You’ll Get Brownie Points With This Dessert
Of course, you should have dessert, too. After all the other fun football food, try out this sweet treat.
Coffee Brownie Bites with Chocolate Chip Cookie Dough Frosting
A dessert with various flavors. If you’re just in the mood for a brownie without the other flavors, you can easily omit the coffee and the frosting and still have an excellent brownie.
For The Brownies
- 1/2 cup butter
- 4 oz chocolate chips
- 1 1/2 cups sugar
- 1/4 tsp salt
- 2 tsp pure vanilla extract
- 1 tbsp instant coffee
- 1/4 cup warm water
- 2 extra large eggs
- 1 cup flour
- 2 tbsp cocoa powder
For The Frosting
- 1 cup butter
- 1 cup brown sugar
- 2 tsp pure vanilla extract
- 3 cups confectioner’s sugar
- 1/4 cup milk
- chocolate chips or sprinkles
For The Brownies
Preheat oven to 350 degrees. Prepare an 8X8 inch baking pan by thoroughly greasing the pan, addling a sheet of parchment paper, then greasing the parchment paper. (This allows for the easy removal of the brownies from the pan.)
Prepare the coffee by adding the instant coffee to a small bowl. Add the warm water and mix until the coffee has dissolved.
In the bottom portion of a double boiler, bring about 1 to 2 inches of water to a low simmer over medium heat. Reduce heat to medium/low. In the top portion of the double boiler, add the butter and allow to melt.
Gradually add the chocolate chips to the melted butter, a little at a time. Whisking constantly until the chocolate has completely melted and is fully incorporated with the butter.
Add the vanilla, salt and prepared coffee. Continue whisking until well blended.
Add the sugar, a little at a time, until well blended. Remove from heat and allow to cool for 10 minutes.
Mix the flour and cocoa powder. (The cocoa powder is basically just to retain the rich, chocolate appearance of the batter, otherwise the flour lightens the batter. I prefer a rich, dark, brownies, so I use dark chocolate cocoa powder.)
Gradually add the flour mixture to the batter, a little at a time. Mixing just until the flour is incorporated. The batter should have a thick texture.
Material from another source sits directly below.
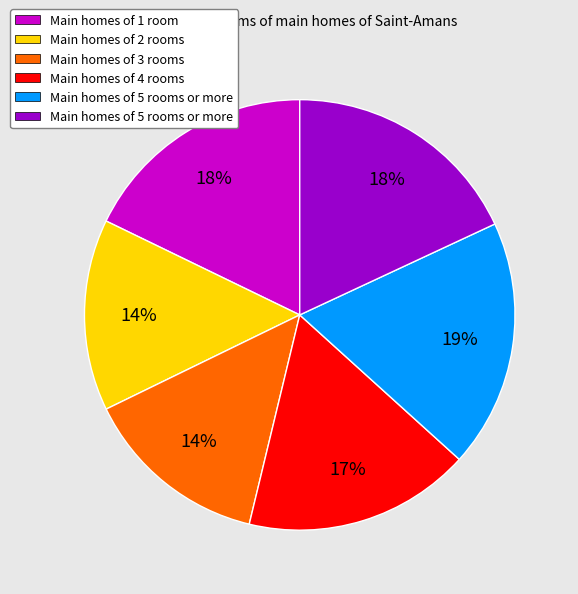

Is there a majority slice in this chart?

No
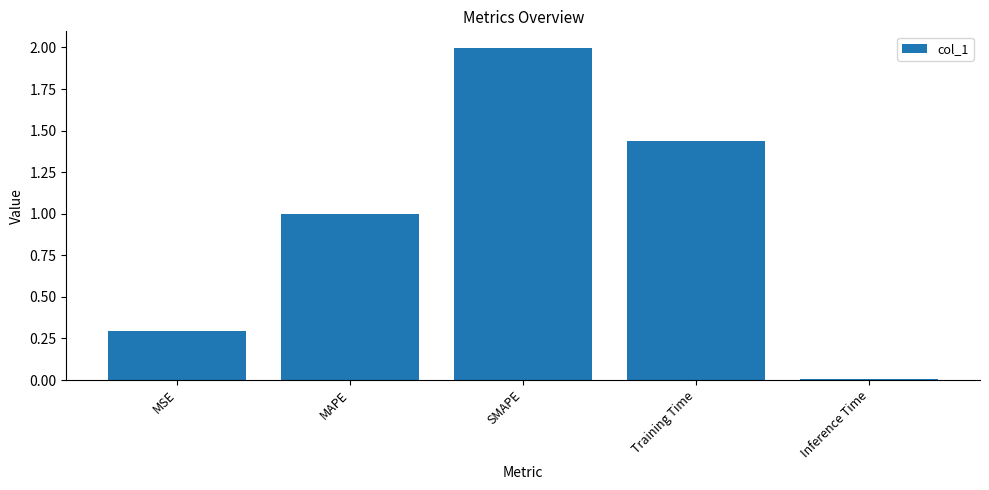

How many bars are there in total?

5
Pour the batter into your prepared baking pan and spread evenly.
Bake for 30-40 minutes. Starting at 30 minutes, test the center of the brownies with a toothpick. The toothpick should not be gooey, but if it is, let it bake for a few more minutes. If the toothpick test results in a moist toothpick with a few crumbs, they are ready.
The brownies will finish baking as they are cooling down. This will yield a chewy brownie. Baking them too long, will result in a cakier brownie that may be a little hard. They’ll still taste good, but the texture won’t be quite right.
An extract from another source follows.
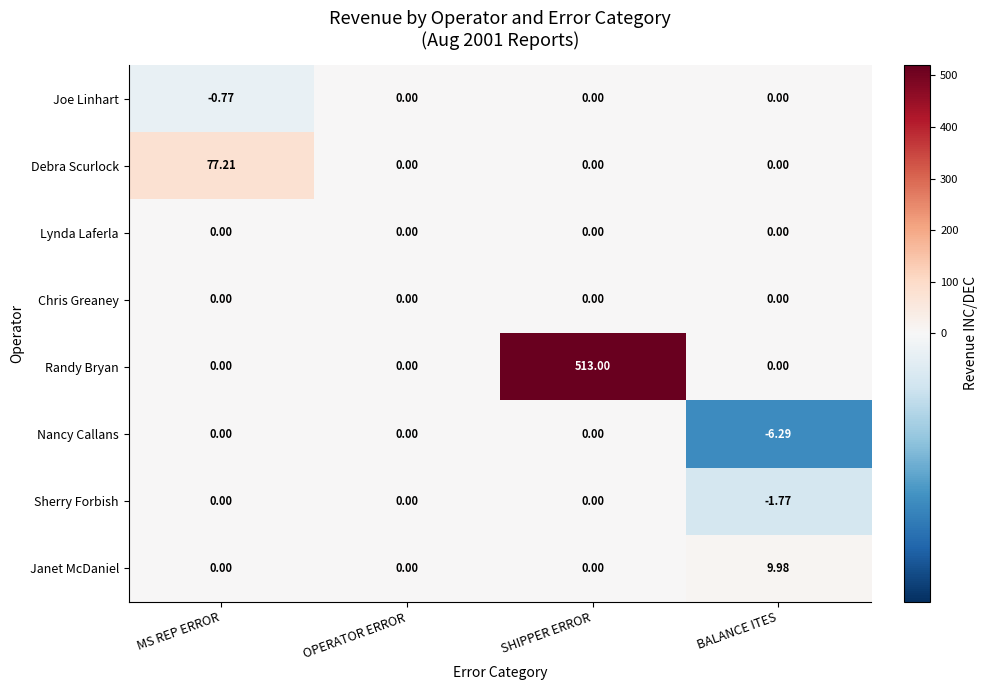

At which category does the chart reach its minimum across all series?

BALANCE ITES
Allow the brownies to cool completely before removing from the pan.
For The Frosting
Cream together the butter and the brown sugar in large bowl of a mixer.
Blend in the vanilla.
Gradually add the confectioner’s sugar, a little at a time.
Occasionally check the texture of the frosting. If the frosting gets a little too thick add a teaspoon or two of milk.
Once the brownies have cooled, cut into squares and add frosting as desired.
Top with chocolate chips or sprinkles.